→ Your goal
Among the lines of the data, copy those that hold "nose".

→ Data for processing
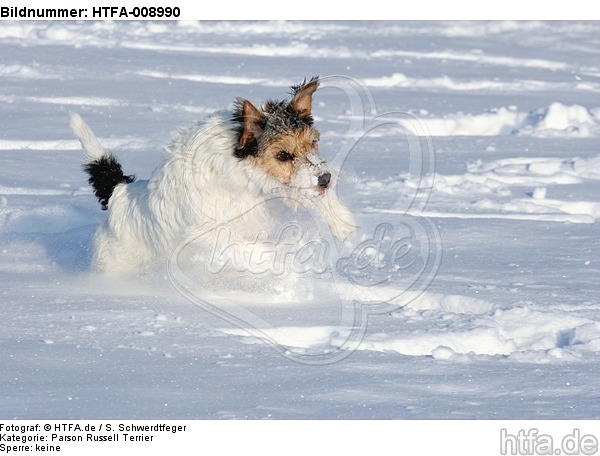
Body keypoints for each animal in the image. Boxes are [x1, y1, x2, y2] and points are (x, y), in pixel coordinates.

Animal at [70, 77, 356, 274]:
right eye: (283, 155)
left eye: (313, 143)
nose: (325, 178)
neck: (242, 176)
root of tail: (119, 193)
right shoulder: (212, 235)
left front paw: (341, 222)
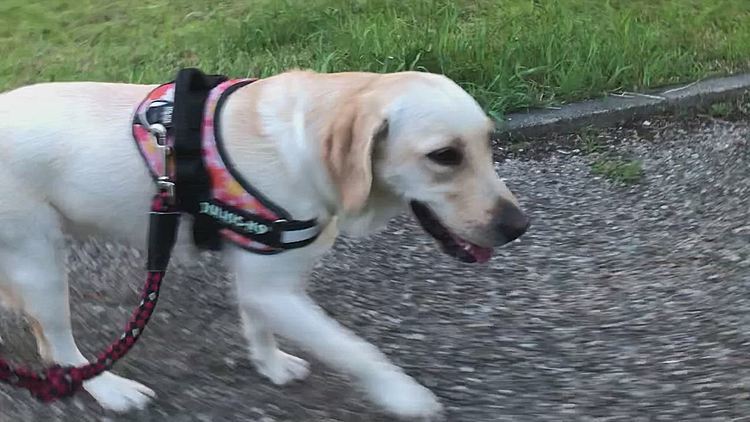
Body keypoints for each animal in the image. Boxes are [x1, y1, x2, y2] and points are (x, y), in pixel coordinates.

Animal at [0, 71, 528, 420]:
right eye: (445, 156)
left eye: (488, 143)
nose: (519, 226)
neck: (303, 149)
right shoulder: (273, 288)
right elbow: (356, 349)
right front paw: (404, 395)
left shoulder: (261, 274)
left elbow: (257, 324)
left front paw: (270, 365)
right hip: (39, 259)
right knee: (57, 344)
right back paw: (112, 390)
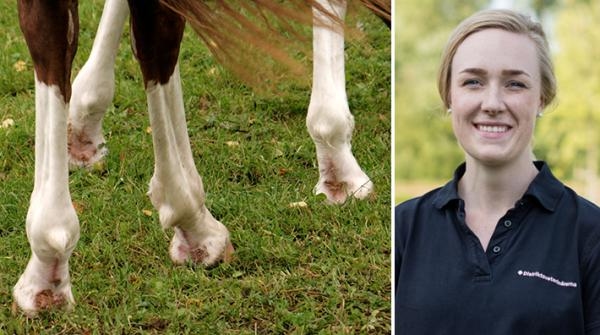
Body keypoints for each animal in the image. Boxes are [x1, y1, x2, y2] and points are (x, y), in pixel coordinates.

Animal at [11, 0, 392, 318]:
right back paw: (193, 221)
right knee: (156, 41)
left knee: (52, 40)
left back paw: (47, 261)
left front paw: (86, 112)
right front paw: (339, 164)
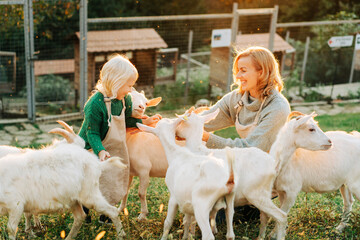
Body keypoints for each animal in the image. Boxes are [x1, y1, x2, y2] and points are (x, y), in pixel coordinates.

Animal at [176, 109, 288, 240]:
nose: (176, 132)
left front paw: (188, 235)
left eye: (182, 122)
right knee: (265, 216)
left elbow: (189, 219)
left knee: (281, 216)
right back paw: (260, 236)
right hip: (264, 194)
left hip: (256, 193)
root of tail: (274, 165)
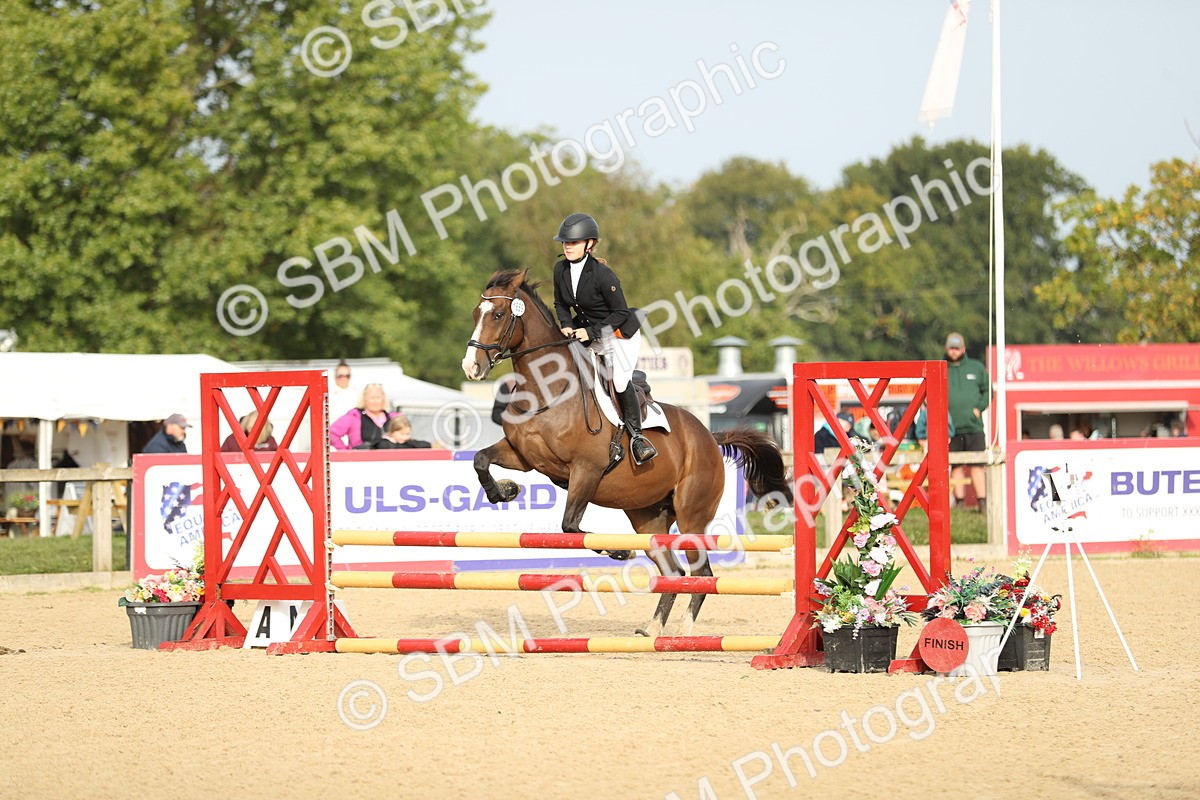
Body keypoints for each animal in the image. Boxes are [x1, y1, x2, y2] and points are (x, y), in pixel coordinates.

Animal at [460, 268, 794, 637]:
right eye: (475, 314)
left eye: (498, 315)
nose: (471, 367)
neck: (548, 391)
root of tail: (709, 436)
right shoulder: (524, 456)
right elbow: (480, 460)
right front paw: (504, 491)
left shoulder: (586, 469)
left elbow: (570, 525)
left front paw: (619, 552)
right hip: (647, 516)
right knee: (674, 572)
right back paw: (653, 630)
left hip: (692, 515)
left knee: (701, 574)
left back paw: (684, 632)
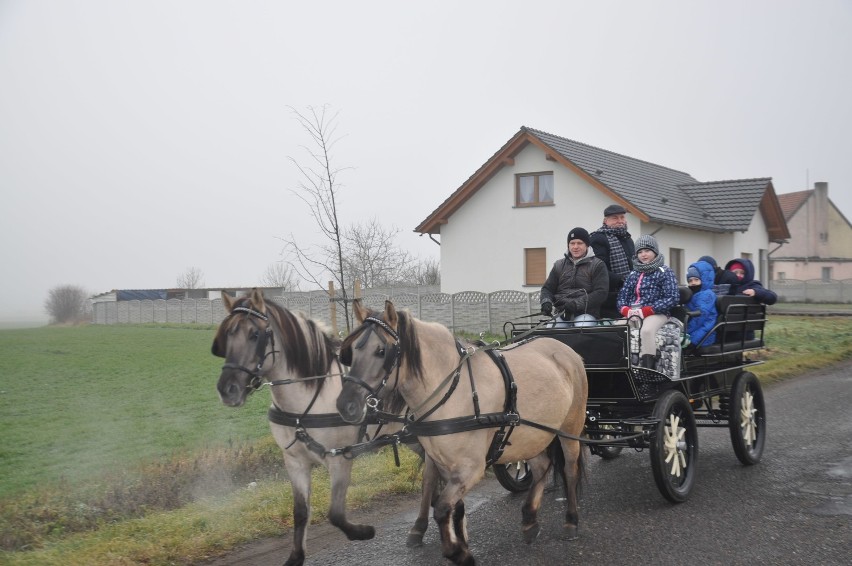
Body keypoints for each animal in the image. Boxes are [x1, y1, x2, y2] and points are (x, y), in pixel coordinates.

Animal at [213, 290, 440, 566]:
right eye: (227, 334)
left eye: (254, 335)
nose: (227, 389)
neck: (308, 403)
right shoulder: (295, 462)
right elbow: (301, 512)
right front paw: (295, 557)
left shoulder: (339, 458)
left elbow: (336, 513)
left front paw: (362, 532)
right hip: (411, 437)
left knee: (430, 474)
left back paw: (421, 525)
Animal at [336, 300, 588, 564]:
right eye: (351, 352)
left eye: (381, 351)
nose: (346, 405)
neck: (454, 392)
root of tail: (565, 349)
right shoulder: (444, 464)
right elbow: (452, 505)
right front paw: (461, 543)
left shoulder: (471, 468)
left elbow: (442, 508)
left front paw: (457, 552)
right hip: (530, 436)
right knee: (541, 466)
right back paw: (529, 520)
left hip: (570, 428)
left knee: (570, 470)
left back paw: (571, 521)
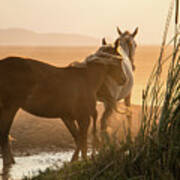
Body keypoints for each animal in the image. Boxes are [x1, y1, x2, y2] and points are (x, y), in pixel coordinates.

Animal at [0, 39, 126, 170]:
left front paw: (74, 161)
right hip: (10, 107)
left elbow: (78, 138)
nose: (124, 79)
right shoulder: (83, 118)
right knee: (4, 134)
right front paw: (83, 161)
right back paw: (8, 164)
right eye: (119, 59)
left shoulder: (67, 117)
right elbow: (83, 141)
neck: (86, 79)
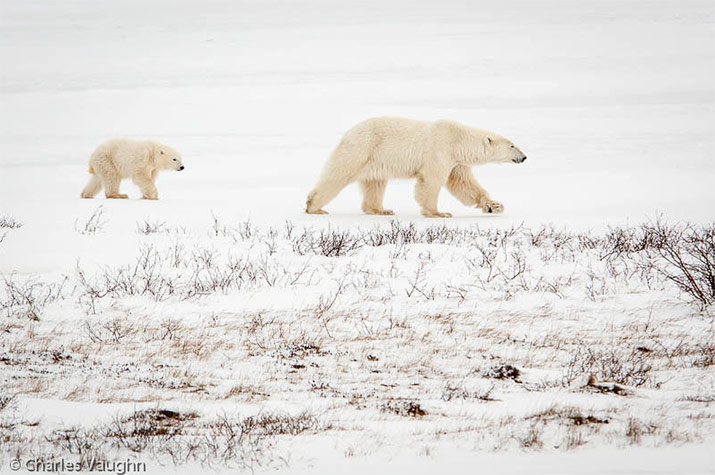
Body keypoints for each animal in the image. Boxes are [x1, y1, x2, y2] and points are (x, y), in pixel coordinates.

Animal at [306, 117, 524, 218]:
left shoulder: (456, 162)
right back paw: (314, 207)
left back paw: (381, 210)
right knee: (338, 175)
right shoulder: (440, 149)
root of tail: (348, 132)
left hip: (375, 160)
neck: (458, 140)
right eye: (512, 145)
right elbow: (431, 181)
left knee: (375, 183)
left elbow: (463, 184)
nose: (524, 157)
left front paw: (494, 205)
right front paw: (439, 213)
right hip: (361, 149)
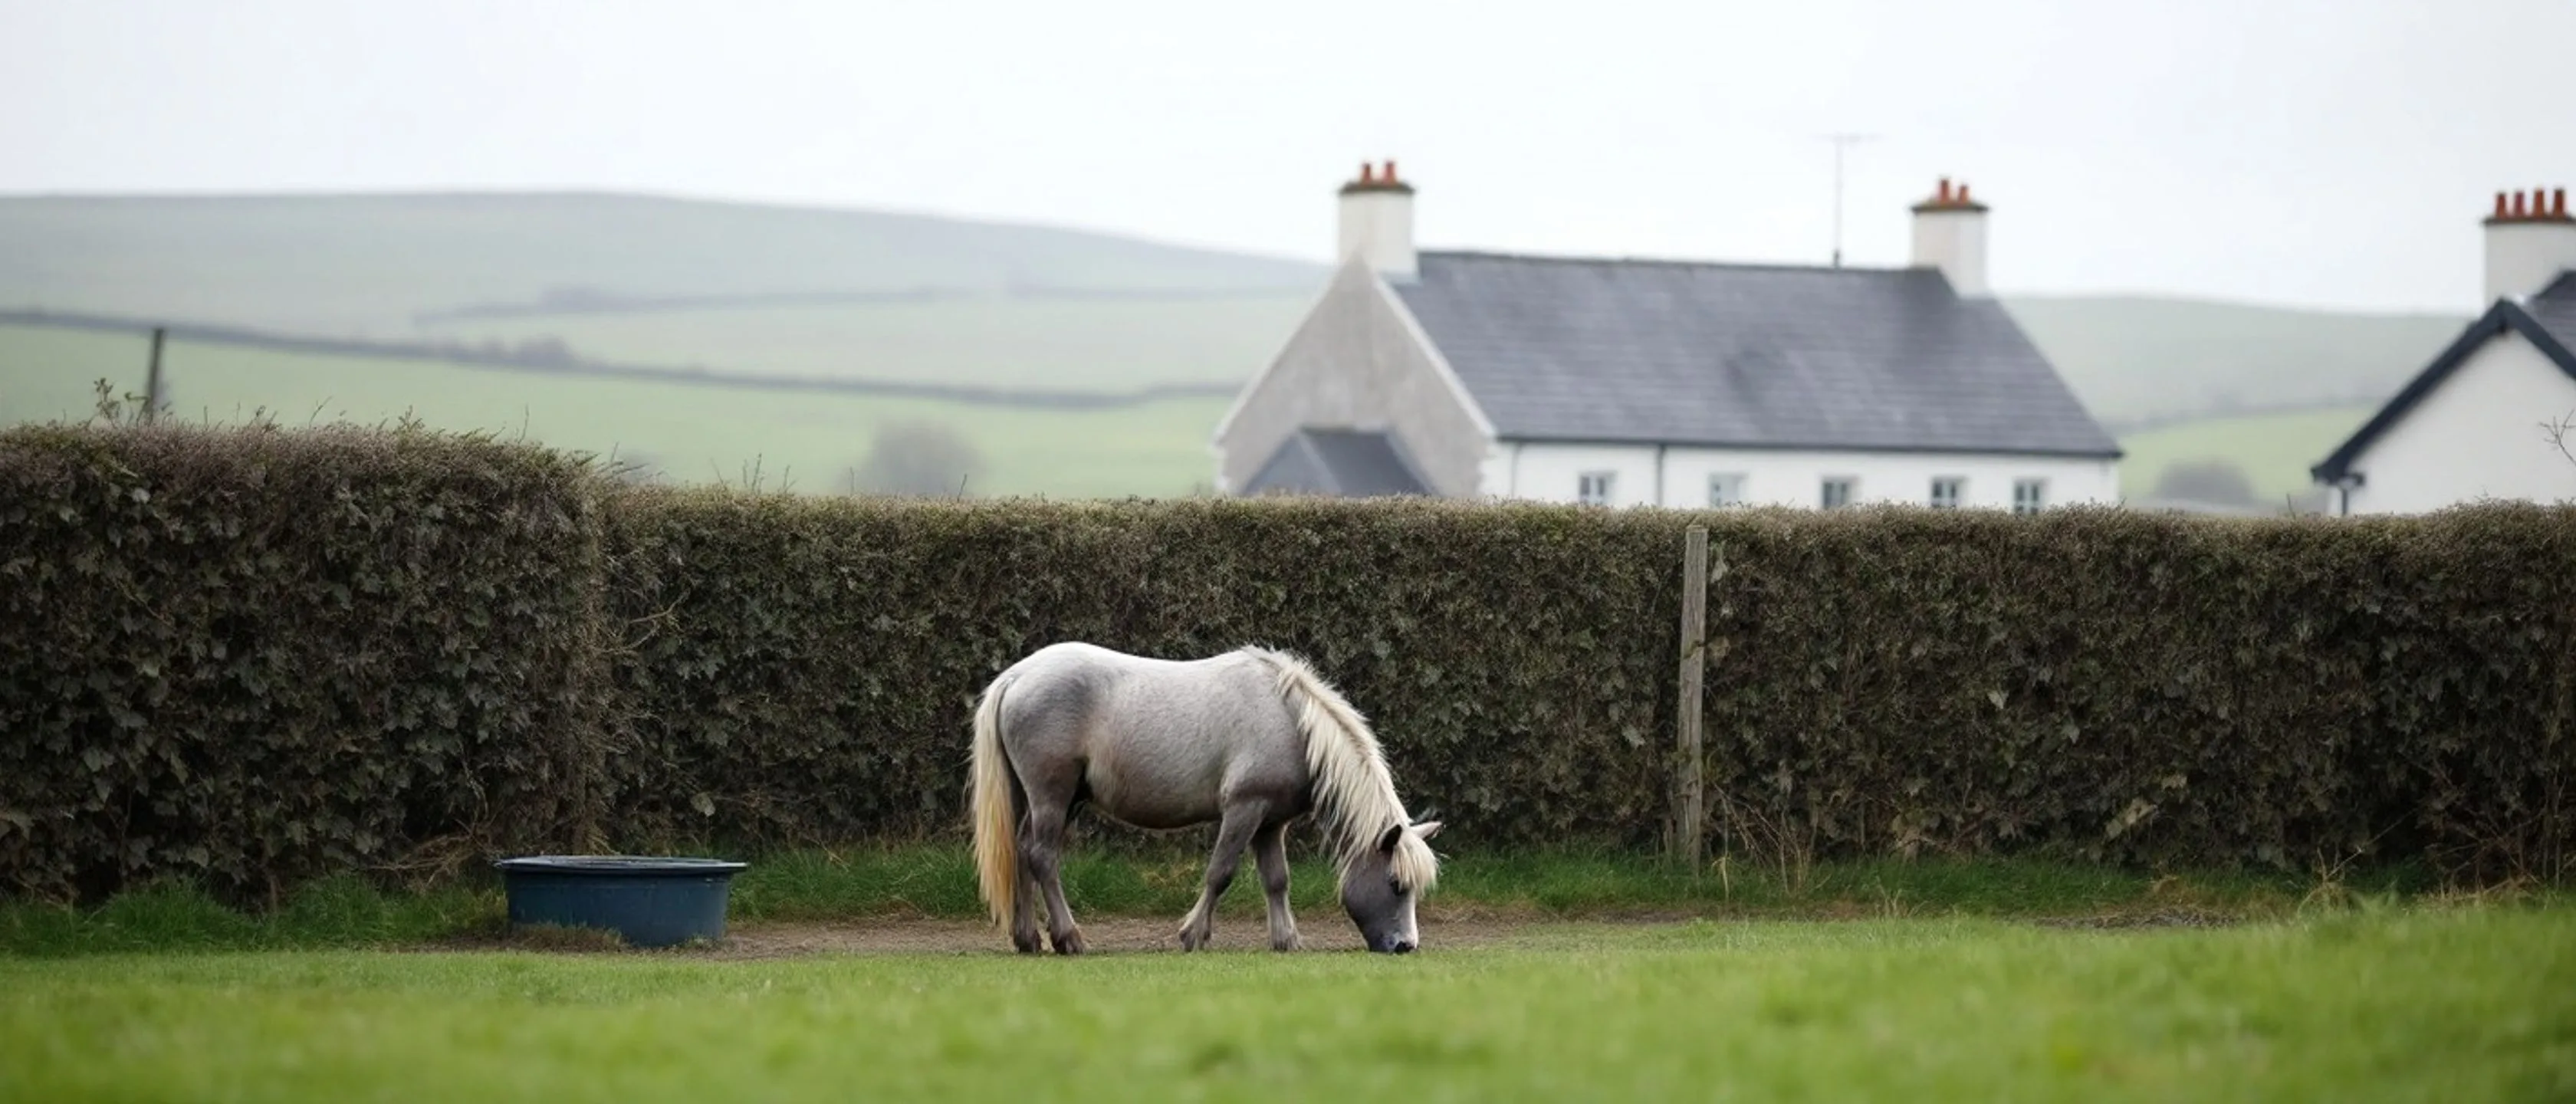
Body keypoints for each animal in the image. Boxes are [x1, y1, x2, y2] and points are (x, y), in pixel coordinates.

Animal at [968, 641, 1443, 955]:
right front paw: (1193, 935)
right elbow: (1221, 873)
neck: (1290, 721)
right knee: (1043, 857)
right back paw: (1069, 938)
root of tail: (1017, 677)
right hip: (1052, 796)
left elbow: (1277, 880)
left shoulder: (1270, 823)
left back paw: (1028, 939)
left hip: (1049, 800)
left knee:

→ Expected answer
nose: (325, 178)
nose: (519, 226)
nose: (176, 132)
nose: (471, 367)
nose: (227, 389)
nose: (346, 405)
nose: (124, 79)
nose: (524, 157)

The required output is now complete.